Dataset extract
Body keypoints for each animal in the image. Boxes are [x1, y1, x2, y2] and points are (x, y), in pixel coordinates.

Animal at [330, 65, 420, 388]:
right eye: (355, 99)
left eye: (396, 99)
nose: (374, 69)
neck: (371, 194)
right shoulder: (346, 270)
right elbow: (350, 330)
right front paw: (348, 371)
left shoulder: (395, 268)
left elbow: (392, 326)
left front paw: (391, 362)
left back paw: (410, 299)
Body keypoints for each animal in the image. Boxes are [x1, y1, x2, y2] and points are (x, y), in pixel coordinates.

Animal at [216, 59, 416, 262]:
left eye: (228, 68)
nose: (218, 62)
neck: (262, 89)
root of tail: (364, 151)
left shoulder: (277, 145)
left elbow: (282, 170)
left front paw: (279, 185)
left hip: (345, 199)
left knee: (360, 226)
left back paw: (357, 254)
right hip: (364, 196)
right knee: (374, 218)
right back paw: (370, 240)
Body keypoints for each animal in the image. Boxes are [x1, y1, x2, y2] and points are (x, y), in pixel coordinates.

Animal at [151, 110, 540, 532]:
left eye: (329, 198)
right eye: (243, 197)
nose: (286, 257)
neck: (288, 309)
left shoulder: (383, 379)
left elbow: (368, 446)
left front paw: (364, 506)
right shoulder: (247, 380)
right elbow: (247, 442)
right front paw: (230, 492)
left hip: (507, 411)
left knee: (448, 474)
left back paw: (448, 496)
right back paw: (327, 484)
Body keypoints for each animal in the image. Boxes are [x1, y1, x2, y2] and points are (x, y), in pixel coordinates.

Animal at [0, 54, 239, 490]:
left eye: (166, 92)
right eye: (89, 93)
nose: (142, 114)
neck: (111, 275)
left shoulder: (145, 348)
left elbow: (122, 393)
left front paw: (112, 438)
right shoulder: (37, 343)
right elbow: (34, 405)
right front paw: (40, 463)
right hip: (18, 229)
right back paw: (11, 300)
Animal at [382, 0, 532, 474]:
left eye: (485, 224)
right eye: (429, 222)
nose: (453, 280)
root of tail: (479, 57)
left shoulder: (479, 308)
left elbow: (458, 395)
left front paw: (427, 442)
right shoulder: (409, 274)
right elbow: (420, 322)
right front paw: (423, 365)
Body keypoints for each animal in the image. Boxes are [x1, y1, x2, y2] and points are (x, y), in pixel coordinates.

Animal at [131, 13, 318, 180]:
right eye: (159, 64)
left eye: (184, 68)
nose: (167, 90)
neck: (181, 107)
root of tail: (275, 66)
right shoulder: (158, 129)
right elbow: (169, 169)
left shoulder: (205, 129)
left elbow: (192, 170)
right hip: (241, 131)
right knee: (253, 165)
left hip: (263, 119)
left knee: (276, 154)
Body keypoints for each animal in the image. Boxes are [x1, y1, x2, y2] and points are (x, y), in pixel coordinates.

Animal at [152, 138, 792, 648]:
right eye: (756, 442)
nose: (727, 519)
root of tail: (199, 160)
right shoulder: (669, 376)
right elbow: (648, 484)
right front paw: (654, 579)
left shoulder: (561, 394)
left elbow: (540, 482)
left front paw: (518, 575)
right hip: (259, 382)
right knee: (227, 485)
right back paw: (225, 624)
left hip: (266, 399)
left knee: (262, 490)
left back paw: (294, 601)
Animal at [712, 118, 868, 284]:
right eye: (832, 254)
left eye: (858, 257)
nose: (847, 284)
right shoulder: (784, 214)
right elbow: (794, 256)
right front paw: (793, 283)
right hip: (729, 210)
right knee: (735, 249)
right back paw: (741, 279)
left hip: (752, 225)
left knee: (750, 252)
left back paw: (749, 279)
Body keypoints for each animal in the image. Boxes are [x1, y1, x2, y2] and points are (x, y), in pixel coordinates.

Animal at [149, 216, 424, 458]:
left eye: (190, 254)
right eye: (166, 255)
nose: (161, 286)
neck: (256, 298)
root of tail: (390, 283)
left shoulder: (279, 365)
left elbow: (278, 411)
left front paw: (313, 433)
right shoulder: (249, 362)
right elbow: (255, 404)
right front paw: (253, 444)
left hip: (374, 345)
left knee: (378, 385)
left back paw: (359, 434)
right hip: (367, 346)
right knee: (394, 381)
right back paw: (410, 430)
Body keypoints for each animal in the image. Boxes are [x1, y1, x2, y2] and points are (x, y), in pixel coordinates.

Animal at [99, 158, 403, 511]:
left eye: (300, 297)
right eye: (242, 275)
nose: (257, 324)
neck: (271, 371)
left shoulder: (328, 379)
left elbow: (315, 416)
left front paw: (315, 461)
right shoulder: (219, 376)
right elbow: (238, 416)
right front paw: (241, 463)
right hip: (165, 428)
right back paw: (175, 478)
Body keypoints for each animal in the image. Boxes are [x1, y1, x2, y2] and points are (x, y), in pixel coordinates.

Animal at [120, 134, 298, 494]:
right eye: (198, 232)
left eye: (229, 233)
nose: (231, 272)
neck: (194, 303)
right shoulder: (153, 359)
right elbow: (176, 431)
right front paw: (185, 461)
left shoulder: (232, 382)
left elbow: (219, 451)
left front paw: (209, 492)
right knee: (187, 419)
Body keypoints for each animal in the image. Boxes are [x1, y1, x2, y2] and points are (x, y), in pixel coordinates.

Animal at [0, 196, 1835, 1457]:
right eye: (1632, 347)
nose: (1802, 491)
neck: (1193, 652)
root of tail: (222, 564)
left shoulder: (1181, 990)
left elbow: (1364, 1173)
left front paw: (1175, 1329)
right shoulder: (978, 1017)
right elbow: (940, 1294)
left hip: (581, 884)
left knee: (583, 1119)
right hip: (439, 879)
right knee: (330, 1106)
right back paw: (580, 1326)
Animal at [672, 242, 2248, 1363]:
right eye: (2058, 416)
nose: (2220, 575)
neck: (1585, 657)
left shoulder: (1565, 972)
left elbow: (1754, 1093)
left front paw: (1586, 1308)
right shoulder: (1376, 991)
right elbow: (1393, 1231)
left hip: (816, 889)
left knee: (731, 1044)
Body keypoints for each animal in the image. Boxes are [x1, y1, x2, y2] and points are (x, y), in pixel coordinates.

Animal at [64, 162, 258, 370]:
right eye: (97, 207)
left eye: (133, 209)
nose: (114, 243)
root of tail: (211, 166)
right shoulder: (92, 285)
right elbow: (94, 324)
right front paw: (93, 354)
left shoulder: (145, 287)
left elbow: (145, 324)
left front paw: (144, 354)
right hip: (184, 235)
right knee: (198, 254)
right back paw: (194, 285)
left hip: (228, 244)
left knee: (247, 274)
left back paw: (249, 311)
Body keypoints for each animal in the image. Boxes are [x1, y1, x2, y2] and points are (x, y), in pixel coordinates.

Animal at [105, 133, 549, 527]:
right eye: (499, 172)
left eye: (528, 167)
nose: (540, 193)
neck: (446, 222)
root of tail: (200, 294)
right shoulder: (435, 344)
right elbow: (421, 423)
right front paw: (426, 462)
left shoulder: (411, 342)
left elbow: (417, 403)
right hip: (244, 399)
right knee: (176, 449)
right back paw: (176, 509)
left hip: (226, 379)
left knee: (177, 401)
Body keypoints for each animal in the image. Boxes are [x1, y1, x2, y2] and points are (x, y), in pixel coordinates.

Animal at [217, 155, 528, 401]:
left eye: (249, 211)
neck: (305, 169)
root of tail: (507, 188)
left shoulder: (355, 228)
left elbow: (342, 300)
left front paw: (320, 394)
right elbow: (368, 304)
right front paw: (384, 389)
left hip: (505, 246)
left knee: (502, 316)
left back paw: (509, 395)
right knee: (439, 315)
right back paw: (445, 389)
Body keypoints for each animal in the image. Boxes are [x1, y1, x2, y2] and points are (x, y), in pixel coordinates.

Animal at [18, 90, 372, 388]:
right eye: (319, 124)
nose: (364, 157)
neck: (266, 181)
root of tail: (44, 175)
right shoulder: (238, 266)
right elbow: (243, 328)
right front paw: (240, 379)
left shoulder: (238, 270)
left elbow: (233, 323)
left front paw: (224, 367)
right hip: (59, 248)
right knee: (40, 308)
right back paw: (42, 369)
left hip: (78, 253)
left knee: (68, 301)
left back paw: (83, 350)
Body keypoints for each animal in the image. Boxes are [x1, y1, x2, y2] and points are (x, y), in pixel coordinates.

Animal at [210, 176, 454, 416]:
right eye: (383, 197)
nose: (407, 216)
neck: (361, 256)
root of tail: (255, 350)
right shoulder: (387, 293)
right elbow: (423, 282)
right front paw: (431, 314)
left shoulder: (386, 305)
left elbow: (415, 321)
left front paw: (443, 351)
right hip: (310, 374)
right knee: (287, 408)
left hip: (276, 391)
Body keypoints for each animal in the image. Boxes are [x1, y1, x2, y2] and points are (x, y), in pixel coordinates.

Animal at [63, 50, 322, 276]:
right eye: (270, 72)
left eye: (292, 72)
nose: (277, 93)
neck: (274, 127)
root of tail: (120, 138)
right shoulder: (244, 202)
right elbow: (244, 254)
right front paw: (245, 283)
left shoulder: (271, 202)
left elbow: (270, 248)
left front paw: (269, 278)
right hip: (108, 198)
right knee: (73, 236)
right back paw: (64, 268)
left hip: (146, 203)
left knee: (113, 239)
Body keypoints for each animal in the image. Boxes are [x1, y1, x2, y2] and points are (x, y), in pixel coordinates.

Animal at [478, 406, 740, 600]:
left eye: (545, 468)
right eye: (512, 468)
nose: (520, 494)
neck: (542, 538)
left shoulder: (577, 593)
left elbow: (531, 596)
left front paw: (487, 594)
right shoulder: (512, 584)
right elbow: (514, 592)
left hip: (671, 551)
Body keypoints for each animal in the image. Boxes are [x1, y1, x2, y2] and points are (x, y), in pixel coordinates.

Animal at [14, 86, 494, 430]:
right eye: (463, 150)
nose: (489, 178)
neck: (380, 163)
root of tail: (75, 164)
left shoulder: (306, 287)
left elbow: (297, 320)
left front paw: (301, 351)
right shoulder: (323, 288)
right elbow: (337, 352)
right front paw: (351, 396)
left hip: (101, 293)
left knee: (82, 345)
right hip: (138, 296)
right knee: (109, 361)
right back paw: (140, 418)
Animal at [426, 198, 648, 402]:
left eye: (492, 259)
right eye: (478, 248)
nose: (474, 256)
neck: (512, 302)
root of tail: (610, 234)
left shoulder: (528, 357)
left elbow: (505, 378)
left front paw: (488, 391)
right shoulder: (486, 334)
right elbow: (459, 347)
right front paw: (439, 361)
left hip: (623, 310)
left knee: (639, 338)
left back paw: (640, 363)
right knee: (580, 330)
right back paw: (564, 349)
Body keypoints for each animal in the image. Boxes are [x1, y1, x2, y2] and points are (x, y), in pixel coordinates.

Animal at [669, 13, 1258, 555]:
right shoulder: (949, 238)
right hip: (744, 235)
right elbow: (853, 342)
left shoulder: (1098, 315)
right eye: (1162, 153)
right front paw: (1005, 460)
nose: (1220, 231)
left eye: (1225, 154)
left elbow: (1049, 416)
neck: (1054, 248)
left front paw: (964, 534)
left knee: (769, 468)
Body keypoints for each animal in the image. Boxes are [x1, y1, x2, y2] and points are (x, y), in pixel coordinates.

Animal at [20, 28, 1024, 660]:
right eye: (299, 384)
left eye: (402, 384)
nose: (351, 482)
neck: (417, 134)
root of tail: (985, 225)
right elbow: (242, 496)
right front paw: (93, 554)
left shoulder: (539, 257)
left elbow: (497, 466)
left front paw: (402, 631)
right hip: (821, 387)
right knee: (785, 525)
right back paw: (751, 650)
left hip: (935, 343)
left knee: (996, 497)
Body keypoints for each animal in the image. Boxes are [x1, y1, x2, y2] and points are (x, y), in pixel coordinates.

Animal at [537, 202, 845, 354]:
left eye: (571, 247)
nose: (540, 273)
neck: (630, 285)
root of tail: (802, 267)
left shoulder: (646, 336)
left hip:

Activity
All lines above from the line with "right front paw: (185, 461)" through the line with "left back paw: (249, 311)", both included, are to be set down exactly, with nothing else.

Written solution
right front paw: (185, 461)
left shoulder: (232, 382)
left elbow: (219, 451)
left front paw: (209, 492)
right knee: (187, 419)
Body keypoints for each animal in the image. Boxes are [x1, y1, x2, y2] and points are (x, y), in pixel coordinates.

Animal at [0, 196, 1835, 1457]:
right eye: (1632, 347)
nose: (1802, 491)
neck: (1193, 652)
root of tail: (222, 564)
left shoulder: (1181, 990)
left elbow: (1364, 1173)
left front paw: (1175, 1329)
right shoulder: (978, 1017)
right elbow: (940, 1294)
left hip: (581, 884)
left knee: (583, 1119)
right hip: (439, 879)
right knee: (330, 1106)
right back paw: (580, 1326)
Animal at [672, 242, 2248, 1363]:
right eye: (2058, 416)
nose: (2220, 575)
neck: (1585, 657)
left shoulder: (1565, 972)
left elbow: (1754, 1093)
left front paw: (1586, 1308)
right shoulder: (1376, 991)
right elbow: (1393, 1231)
left hip: (816, 889)
left knee: (731, 1044)
Body keypoints for each animal in the image. Boxes are [x1, y1, x2, y2] and points are (x, y), in pixel coordinates.

Animal at [64, 162, 258, 370]:
right eye: (97, 207)
left eye: (133, 209)
nose: (114, 243)
root of tail: (211, 166)
right shoulder: (92, 285)
right elbow: (94, 324)
right front paw: (93, 354)
left shoulder: (145, 287)
left elbow: (145, 324)
left front paw: (144, 354)
right hip: (184, 235)
right knee: (198, 254)
right back paw: (194, 285)
left hip: (228, 244)
left knee: (247, 274)
left back paw: (249, 311)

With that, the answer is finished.